Schnoes, A., Ream, D., Thorman, A., Babbitt, P., & Friedberg, I. (2013). Biases in the Experimental Annotations of Protein Function and Their Effect on Our Understanding of Protein Function Space PLoS Computational Biology, 9 (5) DOI: 10.1371/journal.pcbi.1003063
Interesting; I guess not too surprising. (As someone from outside the field):
* Are the high throughput studies getting more sophisticated? – i.e. will the next generation of studies look for something even slightly more than ‘protein binding’; I’d expect to see a slow increase in information spread out across the whole organism as the techniques evolve.

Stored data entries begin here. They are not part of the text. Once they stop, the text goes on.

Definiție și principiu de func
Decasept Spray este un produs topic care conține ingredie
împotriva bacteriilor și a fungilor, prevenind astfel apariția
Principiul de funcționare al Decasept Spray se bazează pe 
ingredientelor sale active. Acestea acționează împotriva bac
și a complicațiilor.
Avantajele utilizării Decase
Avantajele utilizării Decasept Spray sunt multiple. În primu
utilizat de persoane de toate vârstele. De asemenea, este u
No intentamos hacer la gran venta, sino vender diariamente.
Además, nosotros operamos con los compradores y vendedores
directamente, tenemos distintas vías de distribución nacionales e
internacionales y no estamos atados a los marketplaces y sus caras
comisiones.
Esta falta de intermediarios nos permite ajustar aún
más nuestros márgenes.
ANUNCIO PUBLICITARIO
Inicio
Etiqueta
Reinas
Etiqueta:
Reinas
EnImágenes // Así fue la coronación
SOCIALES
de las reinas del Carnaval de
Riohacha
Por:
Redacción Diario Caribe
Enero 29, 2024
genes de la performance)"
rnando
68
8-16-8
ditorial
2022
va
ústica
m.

* how useful are these types of annotations to the next guy along trying to do stuff manually?
Dave
You said:
“But sequencing and pathway analysis are two different problems. The DNA sequence is immutable (I’m not talking about induced mutations or evolution over generations now), and the data contained therein is well-defined. Once you know the correct nucleotides (sequencing) and their order (assembly) , that is the sum total of the data. Of course, there is plenty more to do to analyze these data for gene location, splicing, etc, but the DNA sequence doesn’t change in the organism over time. Cellular networks, on the other hand, form and break up in response to the environment. Unlike a genome, they also vary from tissue to tissue and from cell to cell. ”
Where do “transposable elements” fit into this apparently over-simplified description of the genome?

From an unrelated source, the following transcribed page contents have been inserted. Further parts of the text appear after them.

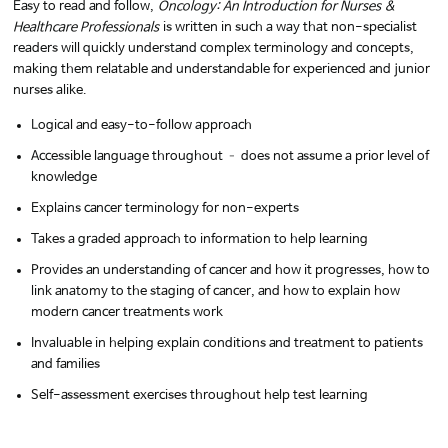
Easy to read and follow,
Oncology: An Introduction for Nurses &
Healthcare Professionals
is written in such a way that non-specialist
readers will quickly understand complex terminology and concepts,
making them relatable and understandable for experienced and junior
nurses alike.
Logical and easy-to-follow approach
Accessible language throughout – does not assume a prior level of
knowledge
Explains cancer terminology for non-experts
Takes a graded approach to information to help learning
Provides an understanding of cancer and how it progresses, how to
link anatomy to the staging of cancer, and how to explain how
modern cancer treatments work
Invaluable in helping explain conditions and treatment to patients
and families
Self-assessment exercises throughout help test learning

Transposable elements change a genome over generations. If I sequence your genome today, and then I sequence it again tomorrow, I will still get the same sequence.

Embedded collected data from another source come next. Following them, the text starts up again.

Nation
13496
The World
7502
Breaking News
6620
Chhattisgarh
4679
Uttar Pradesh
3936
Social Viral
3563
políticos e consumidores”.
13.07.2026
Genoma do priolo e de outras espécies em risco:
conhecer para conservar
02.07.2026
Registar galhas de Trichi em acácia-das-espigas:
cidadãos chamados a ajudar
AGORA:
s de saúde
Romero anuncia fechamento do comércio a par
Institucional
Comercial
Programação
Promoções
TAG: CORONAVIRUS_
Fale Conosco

I really agree with the differences between genome sequencing and other large scale experiments like protein-protein interaction mapping. Interactions are much more fuzzy and it will much harder to figure out when an interaction map is “complete”. Still, there are many benefits from doing large scale protein-protein, RNAi phenotyping, genetic-interactions screens etc. You get better cost per measurement and better benchmarking (usually) than focused single gene/protein measurements. What is not so easy to evaluate is how many specific studies follow up from large scale approaches. How much are the large scale efforts seeding more specific studies/. It would be hard to figure out just by tracking citations since a lot of people might bias their studies from something they saw in a database without ever citing the large-scale study or the database. It is clear that both types of studies (focused and large-scale) are needed but there is an important discussion to have on how much to allocate to each type.
> This prompted me to write the following Protein function prediction program. Trust me, it works great, with a 20% recall value:
Comment 1: ROTFL
Comment 2: I think you mean 20% precision. 😉
Comment 3: Awesome post and paper. Question: is there a straightforward way for me to find out whether annotations came from a high-throughput experiment?